-- Work task 1 --
According to the article on type 2 diabetes and back pain, what is the main cause of death among people with diabetes?
-- Work task 2 --
Copy the article on type 2 diabetes and back pain from "When you’re first" to "people with diabetes.".
*** Provided text ***
How type 2 diabetes causes lower back pain

Spinal fractures and disc degeneration is a common problem for diabetics.

Spinal fractures and disc degeneration is a common problem for diabetics. Photo: Getty

When you’re first diagnosed with type 2 (T2) diabetes, you’re given a list of awful things waiting down the track.

T2 sugar spikes damage the large blood vessels of the heart, brain and legs. Indeed, cardiovascular disease is the main cause of death among people with diabetes.

If you have diabetes, you can be up to four times more likely to have a heart attack or stroke than people who don’t.

Then there’s the damage to the small blood vessels, with those sugar spikes causing problems in the eyes, kidneys, feet and nerves.

You can go blind, have your feet chopped off and suffer permanently with searingly painful pins and needles at your extremities.

What you may not hear about is how type 2 diabetes can wreck your bones and joints. Your spine really cops it.
*** Input data ***
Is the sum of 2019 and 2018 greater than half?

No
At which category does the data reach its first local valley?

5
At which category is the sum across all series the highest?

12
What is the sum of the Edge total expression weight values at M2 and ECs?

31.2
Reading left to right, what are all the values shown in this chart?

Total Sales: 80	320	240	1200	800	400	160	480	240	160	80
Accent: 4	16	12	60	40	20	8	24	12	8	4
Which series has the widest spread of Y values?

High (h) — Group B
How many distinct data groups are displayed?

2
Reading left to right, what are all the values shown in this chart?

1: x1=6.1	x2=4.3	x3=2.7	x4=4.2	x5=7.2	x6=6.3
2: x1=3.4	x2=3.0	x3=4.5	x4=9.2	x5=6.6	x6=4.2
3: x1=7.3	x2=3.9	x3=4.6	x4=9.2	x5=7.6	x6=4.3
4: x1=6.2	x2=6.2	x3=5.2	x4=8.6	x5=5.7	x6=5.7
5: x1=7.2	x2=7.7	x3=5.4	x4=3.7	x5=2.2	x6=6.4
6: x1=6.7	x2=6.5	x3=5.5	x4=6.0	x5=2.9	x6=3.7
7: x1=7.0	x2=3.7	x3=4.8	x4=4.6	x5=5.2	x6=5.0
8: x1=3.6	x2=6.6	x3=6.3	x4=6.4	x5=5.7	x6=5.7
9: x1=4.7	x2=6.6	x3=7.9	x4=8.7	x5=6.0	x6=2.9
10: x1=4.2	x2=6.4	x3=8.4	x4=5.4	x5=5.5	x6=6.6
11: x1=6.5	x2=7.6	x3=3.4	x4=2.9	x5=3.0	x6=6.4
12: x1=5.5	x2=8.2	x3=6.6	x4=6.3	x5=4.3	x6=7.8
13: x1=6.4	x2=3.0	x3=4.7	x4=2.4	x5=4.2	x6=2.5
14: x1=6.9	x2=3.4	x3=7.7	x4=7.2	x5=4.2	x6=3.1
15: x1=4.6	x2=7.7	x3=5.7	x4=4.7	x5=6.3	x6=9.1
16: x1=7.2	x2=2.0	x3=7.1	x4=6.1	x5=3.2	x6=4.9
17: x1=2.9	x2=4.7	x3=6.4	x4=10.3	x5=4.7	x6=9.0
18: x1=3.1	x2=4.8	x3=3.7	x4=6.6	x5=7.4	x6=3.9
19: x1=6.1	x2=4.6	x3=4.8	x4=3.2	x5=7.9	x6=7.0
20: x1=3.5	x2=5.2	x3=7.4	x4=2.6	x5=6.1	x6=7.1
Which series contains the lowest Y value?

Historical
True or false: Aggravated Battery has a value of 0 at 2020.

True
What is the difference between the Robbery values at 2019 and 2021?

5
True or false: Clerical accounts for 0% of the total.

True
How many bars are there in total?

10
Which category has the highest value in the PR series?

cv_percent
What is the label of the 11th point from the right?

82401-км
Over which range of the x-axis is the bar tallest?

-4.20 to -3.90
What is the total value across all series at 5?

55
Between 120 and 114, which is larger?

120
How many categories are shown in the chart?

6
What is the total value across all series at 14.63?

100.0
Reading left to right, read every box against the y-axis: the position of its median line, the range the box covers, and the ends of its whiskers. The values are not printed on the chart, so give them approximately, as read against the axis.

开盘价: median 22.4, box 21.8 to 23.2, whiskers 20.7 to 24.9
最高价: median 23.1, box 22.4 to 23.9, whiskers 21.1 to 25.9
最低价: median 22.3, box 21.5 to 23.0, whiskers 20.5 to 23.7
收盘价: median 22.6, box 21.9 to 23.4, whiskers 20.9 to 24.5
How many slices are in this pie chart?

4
***
-- Output 1 --
Cardiovascular disease.

-- Output 2 --
When you’re first diagnosed with type 2 (T2) diabetes, you’re given a list of awful things waiting down the track.

T2 sugar spikes damage the large blood vessels of the heart, brain and legs. Indeed, cardiovascular disease is the main cause of death among people with diabetes.